- _TEXTE CHOISI_:
□ □ □ □ □ □ □
Jugements

Informations sur la décision

Contenu de la décision

[1993] 1 C.F. 187

T-682-92

Le Ministre de l’Emploi et de l’Immigration du Canada (requérant)

c.

John Frederick Lundgren (intimé)

répertorié : canada (ministre de l’emploi et de l’immigration) c. lundgren (1re  inst.)

Section de première instance, juge Dubé—Montréal, 25 septembre; Ottawa, 25 septembre 1992.

Immigration — Pratique — Demande de contrôle judiciaire d’une décision d’un arbitre d’accorder l’ajournement d’une enquête menée en vertu de la Loi sur l’immigration — Le ministre prétend que la décision de l’arbitre est un abus de discrétion vu qu’elle se base sur une considération non pertinente, savoir que l’intimé fait l’objet de poursuites sous le régime de l’art. 95 de la Loi sur l’immigration — L’intimé, déjà expulsé du Canada à cinq reprises, est quand même revenu au Canada, contrevenant ainsi à l’art. 55 de la Loi — Pendant qu’une enquête était ouverte conformément à l’art. 27(2)h), une accusation de nature pénale était portée contre l’intimé — L’arbitre a accordé un ajournement de l’enquête après avoir jugé que celle-ci était une duplication illogique de la poursuite pénale et qu’il fallait protéger le droit au silence de l’accusé — Requête accueillie — L’arbitre n’a pas exercé sa discrétion de façon judiciaire puisque la poursuite pénale en vertu de l’art. 95 n’influe pas sur l’enquête qu’il devait mener lui-même — Les poursuites pénales ont pour but de punir ceux qui abusent du système alors que l’enquête a pour but de déterminer si quelqu’un doit être expulsé — Les conséquences sont différentes et le fardeau de la preuve n’est pas le même — Il n’y a pas de principe général au Canada portant que l’existence de procédures civiles et criminelles en cour en même temps mettant en cause les mêmes personnes et les mêmes faits constitue automatiquement un motif valable justifiant l’ajournement des procédures au civil — Quant au droit au silence de l’accusé, il est protégé par l’art. 11(c) de la Charte et son témoignage dans une procédure civile n’est pas admissible en preuve contre lui dans une procédure pénale.
□ □ □ □ □ □ □
- _TÂCHES ET EXERCICES_:
a) D'après le résumé de la décision Lundgren, combien de fois l'intimé avait-il déjà été expulsé du Canada ?
b) Rédigez la suite du résumé de la décision Lundgren, en reprenant après sa dernière phrase.

[Données textuelles extraites de la page]
□ □ □ □ □ □ □
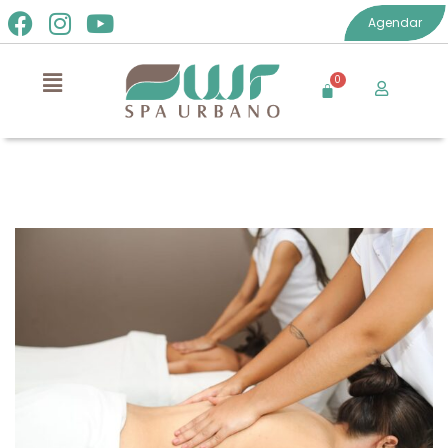
Agendar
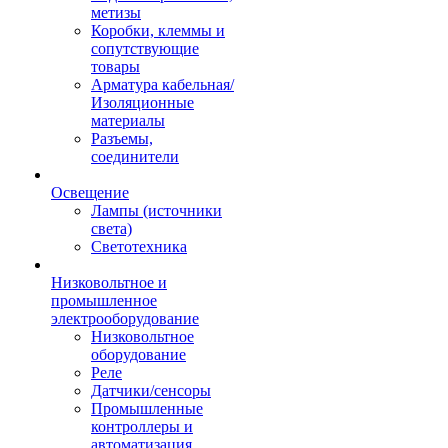
метизы
Коробки, клеммы и
сопутствующие
товары
Арматура кабельная/
Изоляционные
материалы
Разъемы,
соединители
Освещение
Лампы (источники
света)
Светотехника
Низковольтное и
промышленное
электрооборудование
Низковольтное
оборудование
Реле
Датчики/сенсоры
Промышленные
контроллеры и
автоматизация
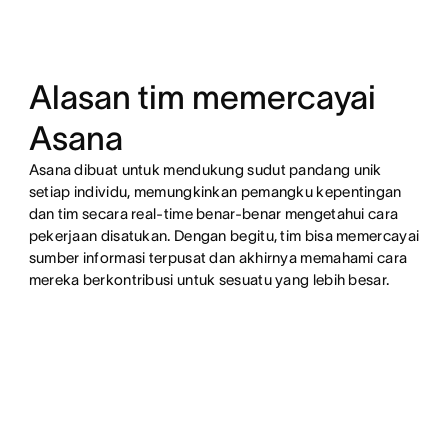
Alasan tim memercayai
Asana
Asana dibuat untuk mendukung sudut pandang unik
setiap individu, memungkinkan pemangku kepentingan
dan tim secara real-time benar-benar mengetahui cara
pekerjaan disatukan. Dengan begitu, tim bisa memercayai
sumber informasi terpusat dan akhirnya memahami cara
mereka berkontribusi untuk sesuatu yang lebih besar.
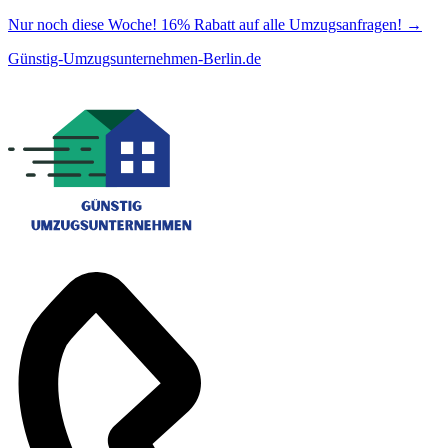
Nur noch diese Woche! 16% Rabatt auf alle Umzugsanfragen!
→
Günstig-Umzugsunternehmen-Berlin.de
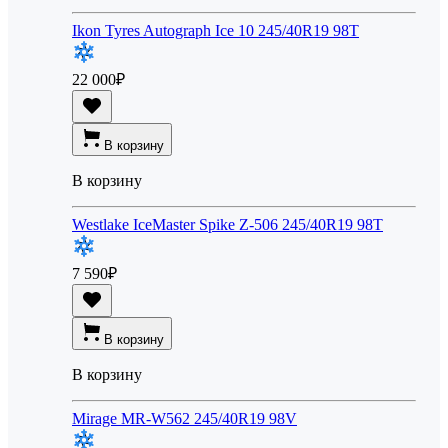
Ikon Tyres Autograph Ice 10 245/40R19 98T
22 000
₽
В корзину
В корзину
Westlake IceMaster Spike Z-506 245/40R19 98T
7 590
₽
В корзину
В корзину
Mirage MR-W562 245/40R19 98V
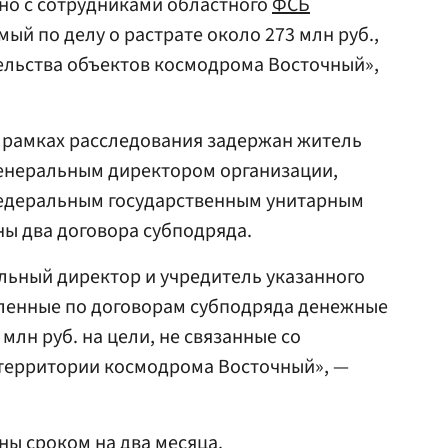
но с сотрудниками областного
ФСБ
ый по делу о растрате около 273 млн руб.,
ельства объектов космодрома Восточный»,
в рамках расследования задержан житель
генеральным директором организации,
 федеральным государственным унитарным
ы два договора субподряда.
альный директор и учредитель указанного
ленные по договорам субподряда денежные
 млн руб. на цели, не связанные со
 территории космодрома Восточный», —
ны сроком на два месяца.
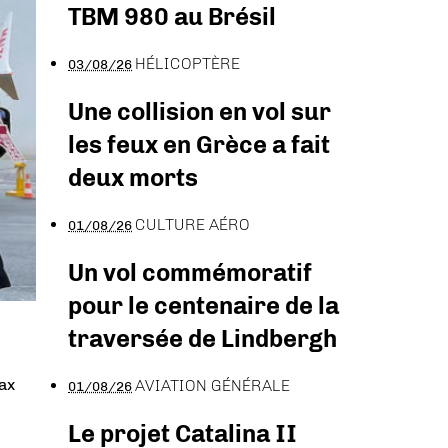
TBM 980 au Brésil
HÉLICOPTÈRE
03/08/26
Une collision en vol sur
les feux en Grèce a fait
deux morts
CULTURE AÉRO
01/08/26
Un vol commémoratif
pour le centenaire de la
traversée de Lindbergh
ax
AVIATION GÉNÉRALE
01/08/26
Le projet Catalina II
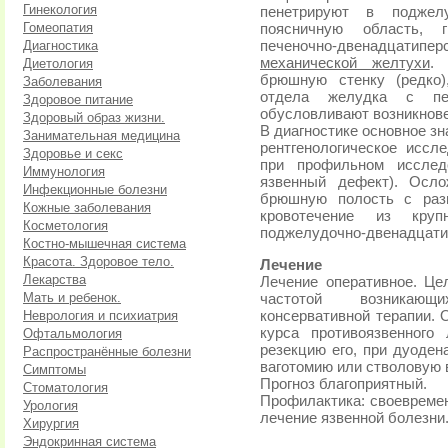
Гинекология
пенетрируют в поджел
Гомеопатия
поясничную область, 
Диагностика
печеночно-двенадцатипер
механической желтухи
. 
Диетология
брюшную стенку (редко)
Заболевания
отдела желудка с пе
Здоровое питание
обусловливают возникнове
Здоровый образ жизни.
В диагностике основное зн
Занимательная медицина
рентгенологическое иссл
Здоровье и секс
при профильном исследо
Иммунология
язвенный дефект). Осл
Инфекционные болезни
брюшную полость с разв
Кожные заболевания
кровотечение из кру
Косметология
поджелудочно-двенадцати
Костно-мышечная система
Красота. Здоровое тело.
Лечение
Лекарства
Лечение оперативное. Це
Мать и ребенок.
частотой возникающ
Неврология и психиатрия
консервативной терапии. 
курса противоязвенного
Офтальмология
резекцию его, при дуоден
Распространённые болезни
ваготомию или стволовую 
Симптомы
Прогноз благоприятный.
Стоматология
Профилактика: своевремен
Урология
лечение язвенной болезни
Хирургия
Эндокринная система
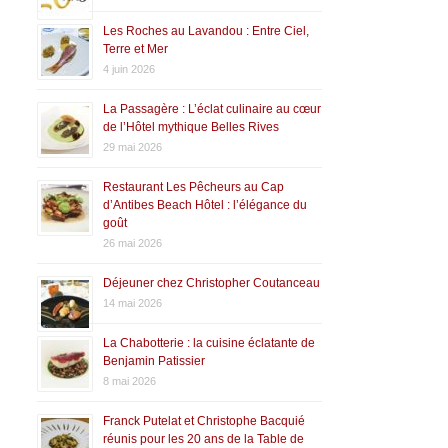
Les Roches au Lavandou : Entre Ciel,
Terre et Mer
4 juin 2026
La Passagère : L’éclat culinaire au cœur
de l’Hôtel mythique Belles Rives
29 mai 2026
Restaurant Les Pêcheurs au Cap
d’Antibes Beach Hôtel : l’élégance du
goût
26 mai 2026
Déjeuner chez Christopher Coutanceau
14 mai 2026
La Chabotterie : la cuisine éclatante de
Benjamin Patissier
8 mai 2026
Franck Putelat et Christophe Bacquié
réunis pour les 20 ans de la Table de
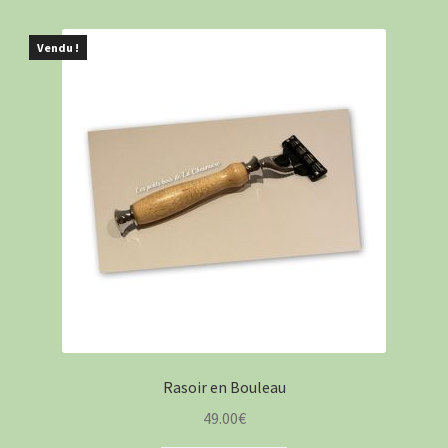
Vendu !
Rasoir en Bouleau
49.00
€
□ □ □ □ □ □ □
- _RÉPONSES RÉDIGÉES_:
a) À cinq reprises.

b)
Justice criminelle et pénale — Preuve — L’enquête menée aux termes de la Loi sur l’immigration a été ajournée pour le motif que l’intimé fait l’objet de poursuites en vertu de l’art. 95 de la Loi — La poursuite pénale n’influe pas sur l’enquête que doit mener l’arbitre — Les poursuites pénales ont pour but de punir ceux qui abusent du système, alors que l’enquête a pour but de déterminer si la personne doit être expulsée — Le fardeau de la preuve n’est pas le même et les conséquences sont différentes — Le droit au silence de l’accusé est protégé par l’art. 11c) de la Charte — Il n’y a pas de principe portant que les procédures civiles sont automatiquement ajournées lorsqu’il existe en même temps des poursuites pénales.

LOIS ET RÈGLEMENTS

Charte canadienne des droits et libertés, qui constitue la Partie I de la Loi constitutionnelle de 1982, annexe B, Loi de 1982 sur le Canada, 1982, ch. 11 (R.-U.) [L.R.C. (1985), appendice II, no44], art. 11c).

Loi sur la preuve au Canada, L.R.C. (1985), ch. C-5, art. 5.

Loi sur l’immigration, L.R.C. (1985), ch. I-2, art. 27(2)h), 95.

Règlement sur l’immigration de 1978, DORS/78-172, art. 35(1) (mod. par DORS/89-38, art. 13).

JURISPRUDENCE

DÉCISIONS APPLIQUÉES :

Prassad c. Canada (Ministre de l’Emploi et de l’Immigration), [1989] 1 R.C.S. 560; (1989), 57 D.L.R. (4th) 633; [1989] 3 W.W.R. 289; 36 Admin. L.R. 72; 7 Imm. L.R. (2d) 253; 93 N.R. 81; Potash Corp. of Sask. Mining Ltd. v. Todd, [1986] 6 W.W.R. 646; (1986), 52 Sask. R. 231 (B.R.).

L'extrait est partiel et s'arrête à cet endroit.